Of all the places to commit a crime, you may want to avoid Arizona. Amnesty International today released a report blasting the state's "cruel isolation" practices. It claims that Arizona's state prisons overuse solitary confinement, with prisoners spending as long as 15 years alone in a windowless cell for 22 to 24 hours a day. According to the state's figures, 8% of its prison population is jailed in maximum-security units, most alone. What's more, Amnesty says those figures also reveal that 35% of those 3,130 inmates committed non-violent crimes.
The Arizona Republic notes that only 1% of federal inmates and 1% to 3% of most state inmates are subjected to similar conditions.
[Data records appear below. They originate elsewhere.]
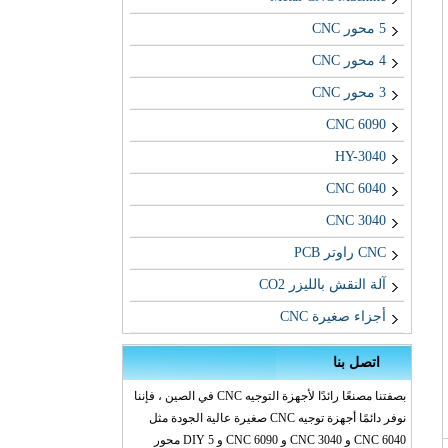
5 محور CNC
4 محور CNC
3 محور CNC
CNC 6090
HY-3040
CNC 6040
CNC 3040
CNC راوتر PCB
آلة النقش بالليزر CO2
أجزاء صغيرة CNC
اتصل بنا
بصفتنا مصنعًا رائدًا لأجهزة التوجيه CNC في الصين ، فإننا
نوفر دائمًا أجهزة توجيه CNC صغيرة عالية الجودة مثل
CNC 6040 و CNC 3040 و CNC 6090 و DIY 5 محور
Other damning findings:
- Amnesty tracked down 14 teens between the ages of 14 to 17 who had been held in isolation.
- The "special management units" Arizona's inmates are isolated in have lighting on 24 hours a day (it's dimmed at night); inmates generally leave the cell no more than three times a week for two hours to exercise and shower (again, typically in windowless rooms).
- Anyone sentenced to life is required to spend a minimum of the first two years of their sentence in solitary.
- According to an ACLU lawsuit, prisoners in solitary tend to wait as long as six to eight months to meet with a psychologist; unlike many other states, Arizona allows mentally ill inmates to be placed in solitary.
- Amnesty suspects that these conditions are fueling the state's prison suicide rate, which is double the national average; 70% of the most recent suicides were committed by those in solitary.